Circadian temporal profiling of MMH-D3 hepatocytes

The circadian clock generates daily rhythms in mammalian liver processes, such as glucose and lipid homeostasis, xenobiotic metabolism, and regeneration. The mechanisms governing these rhythms are not well understood, particularly the distinct contributions of the cell-autonomous clock and central pacemaker to rhythmic liver physiology. Through microarray expression profiling in MMH-D3 hepatocytes, we identified over 1,000 transcripts that exhibit circadian oscillations, demonstrating that many rhythms can be driven by the cell-autonomous clock and that MMH-D3 is a valid circadian model system. The genes represented by these circadian transcripts displayed both co-phasic and anti-phasic organization within a protein-protein interaction network, suggesting the existence of competition for binding sites or partners by genes of disparate transcriptional phases. Multiple pathways displayed enrichment in MMH-D3 circadian transcripts, including the polyamine synthesis module of the glutathione metabolic pathway. The polyamine synthesis module, which is highly associated with cell proliferation and whose products are required for initiation of liver regeneration, includes enzymes whose transcripts exhibit circadian oscillations, such as ornithine decarboxylase (Odc1) and spermidine synthase (Srm). Metabolic profiling revealed that the enzymatic product of SRM, spermidine, cycles as well. Thus, the cell-autonomous hepatocyte clock can drive a significant amount of transcriptional rhythms and orchestrate physiologically relevant modules such as polyamine synthesis. Samples were collected every 2 hours for a duration of 46 hours from differentiated MMH-D3 hepatocytes synchronized via serum shock. Cells were synchronized by serum shock and incubated for 12 hours, and then samples were collected every 2 hours from 12 hours post-serum shock to 58 hours post-serum shock, for a total of 24 samples.

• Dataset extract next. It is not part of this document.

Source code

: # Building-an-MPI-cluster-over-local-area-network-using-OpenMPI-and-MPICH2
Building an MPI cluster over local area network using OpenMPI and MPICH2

哺乳动物肝脏的诸多生理过程（如葡萄糖与脂质稳态、异生物质代谢及组织再生）均由昼夜节律钟（circadian clock）调控产生每日节律。目前学界对这些节律的调控机制尚不完全明晰，尤其是细胞自主生物钟（cell-autonomous clock）与中枢起搏点（central pacemaker）对肝脏节律性生理功能的差异化贡献。研究团队通过对MMH-D3肝细胞开展微阵列表达谱分析（microarray expression profiling），鉴定出逾1000个呈现昼夜节律振荡（circadian oscillations）的转录本（transcripts），证实诸多节律可由细胞自主生物钟驱动，且MMH-D3细胞是一套可靠的昼夜节律模型系统。这些节律性转录本所对应的基因在蛋白质相互作用网络（protein-protein interaction network）中同时呈现同相（co-phasic）与反相（anti-phasic）的组织模式，提示转录时相迥异的基因之间可能存在结合位点或结合伴侣的竞争关系。多个通路在MMH-D3细胞的节律性转录本中显著富集，其中包括谷胱甘肽代谢通路（glutathione metabolic pathway）中的多胺合成模块（polyamine synthesis module）。该多胺合成模块与细胞增殖（cell proliferation）高度相关，其产物是肝脏再生（liver regeneration）启动所必需的，模块内的酶编码转录本（如鸟氨酸脱羧酶（Odc1）与亚精胺合酶（Srm））均呈现昼夜节律振荡。代谢组分析（metabolic profiling）进一步发现，Srm的酶促产物亚精胺（spermidine）同样存在节律性波动。综上，肝细胞的细胞自主生物钟可驱动大量转录节律，并协调多胺合成这类具有生理意义的功能模块。本研究通过血清休克法同步化分化型MMH-D3肝细胞，将细胞培养12小时后，自血清休克后12小时起，每2小时采集一次样本，直至休克后58小时，总采样时长为46小时，最终共获取24份样本。